Leading the way in biomedical solutions
Formed as a spin-out from the University of Liverpool, the company – which is made up of engineers, scientists and orthopaedic veterinary surgeons – design and manufacture high-performance implants from titanium using 3D printing.
Its Fusion TTA implant has already been used in over 4,000 operations to treat cruciate ligament injuries in companion animals. Earlier this year it launched the Fusion LEAP, an implant to specifically treat English Springer Spaniels which are predisposed to fractures in the lateral humeral condylar - the end of the bone at the top of the front leg.
Fusion Implants is keen to maintain its momentum as a pioneer in its sector.
Its success with the Fusion LEAP product has inspired research and development of a similar anatomical implant to treat French Bulldogs, one of the most popular dog breeds in the UK, which are also prone to suffer humeral condylar fractures.
Dr Dan Jones, Managing Director of Fusion Implants, said the topography of French Bulldogs humeral condyle presents a challenge in plate contouring.
“At the moment a veterinary surgeon has to start with a straight plate and spending upwards of 20 minutes or so bending and contorting into an acceptable shape,” he said. “That means longer time in surgery for both the surgeon and for the animal, which can increase the risk of infection.
“As a fracture needs to be treated as a matter of urgency and it is not possible to customise a plate to the animal due to time constraints, but it is possible to develop a set of stratified - based on a cohort of similar patients - generic plates which can be used in the surgical process.”
In order to develop a set of stratified generic plates, Fusion Implants’ is in the process of analysing hundreds of French Bulldog CT scans.
Using leading-edge biomedical software, it is plotting the measurements and identifying stratified samples.

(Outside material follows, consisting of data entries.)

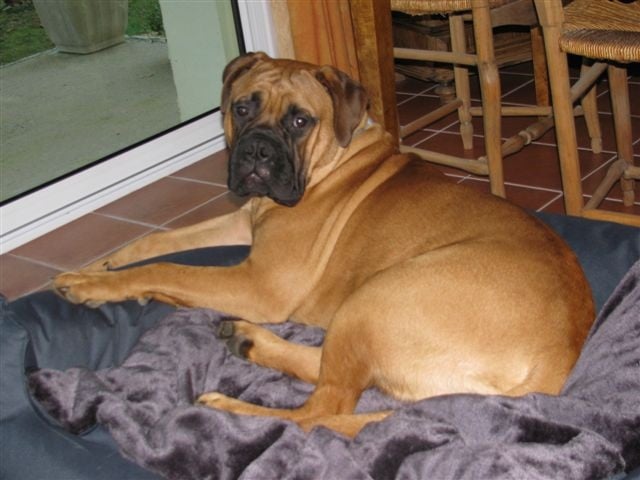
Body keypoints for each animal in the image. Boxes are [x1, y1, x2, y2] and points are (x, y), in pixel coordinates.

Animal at [53, 52, 595, 438]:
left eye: (300, 121)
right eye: (242, 107)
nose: (257, 151)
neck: (330, 163)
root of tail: (557, 361)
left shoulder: (258, 283)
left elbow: (171, 270)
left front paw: (91, 284)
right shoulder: (243, 220)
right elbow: (159, 240)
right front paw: (103, 265)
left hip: (377, 296)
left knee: (319, 412)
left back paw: (228, 406)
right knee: (330, 376)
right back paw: (248, 340)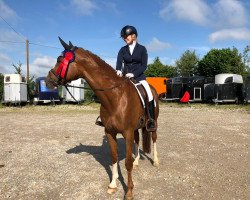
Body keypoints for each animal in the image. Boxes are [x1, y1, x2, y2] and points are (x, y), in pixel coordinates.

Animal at [46, 38, 159, 200]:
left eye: (59, 59)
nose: (48, 80)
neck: (116, 97)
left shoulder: (127, 132)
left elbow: (127, 163)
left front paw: (129, 191)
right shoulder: (110, 132)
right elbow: (113, 157)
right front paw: (112, 185)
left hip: (153, 122)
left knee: (154, 138)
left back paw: (155, 161)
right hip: (137, 127)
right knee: (138, 140)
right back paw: (138, 161)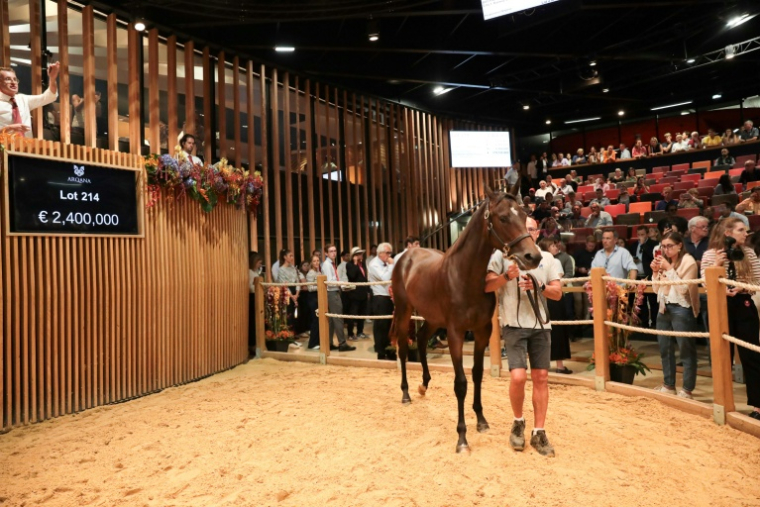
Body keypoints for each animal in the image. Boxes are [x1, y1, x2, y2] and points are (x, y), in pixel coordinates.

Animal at [390, 185, 541, 453]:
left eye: (524, 216)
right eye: (503, 218)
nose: (532, 257)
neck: (465, 275)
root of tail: (407, 255)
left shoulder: (481, 332)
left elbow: (478, 374)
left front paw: (481, 420)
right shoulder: (455, 334)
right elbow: (460, 383)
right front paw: (462, 437)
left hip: (432, 318)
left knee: (421, 340)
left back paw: (424, 384)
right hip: (404, 310)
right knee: (404, 349)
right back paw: (406, 393)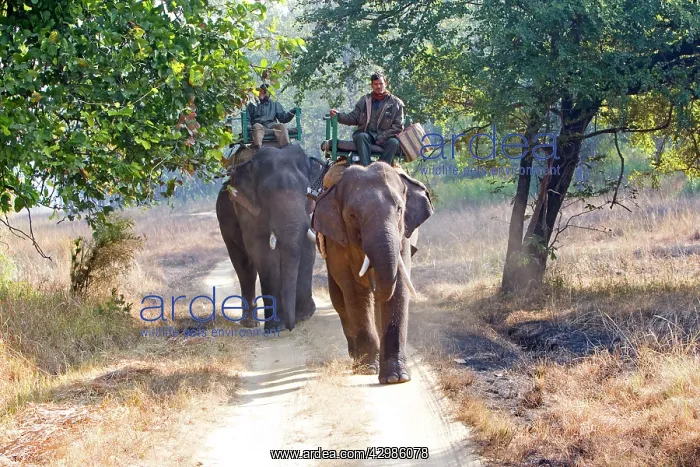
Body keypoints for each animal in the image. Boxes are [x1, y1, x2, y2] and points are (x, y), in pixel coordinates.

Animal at [216, 145, 326, 331]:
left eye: (307, 190)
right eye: (265, 193)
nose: (291, 326)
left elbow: (307, 249)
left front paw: (304, 316)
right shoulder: (247, 209)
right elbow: (264, 254)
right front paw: (276, 325)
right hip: (224, 222)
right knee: (244, 266)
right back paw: (250, 323)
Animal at [312, 162, 434, 383]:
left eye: (399, 209)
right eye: (352, 216)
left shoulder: (403, 237)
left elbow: (399, 286)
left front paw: (396, 378)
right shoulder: (337, 241)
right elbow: (355, 291)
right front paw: (367, 368)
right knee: (339, 300)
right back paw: (355, 358)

These groupings can be used to design anatomical bone plates.
Additive manufacturing will be used to build 3D plastic humerii models, and prototypes of the designed plates will be manufactured by laser powder bed fusion which can be tested.
After a successful application for match-funding from Made Smarter, Fusion Implants has created an internship to aid the development of this project.
Although at research and development stage, the aim by the end of the year is to have a working prototype which can be scaled-up commercially.
“By engaging with the Made Smarter program we are able to accelerate our research and development capacity for Fusion Implants, whilst also giving a graduate the opportunity to develop skills in additive manufacturing and implant design and development."
“Our end goal is to have a prototype product which we can take to market, and a new employee”
Fusion Implants believes the anatomical locking plate systems it has developed can be applied more widely to veterinary surgery and is exploring other common orthopaedic problems in companion animals which could benefit from this stratified approach to implant design.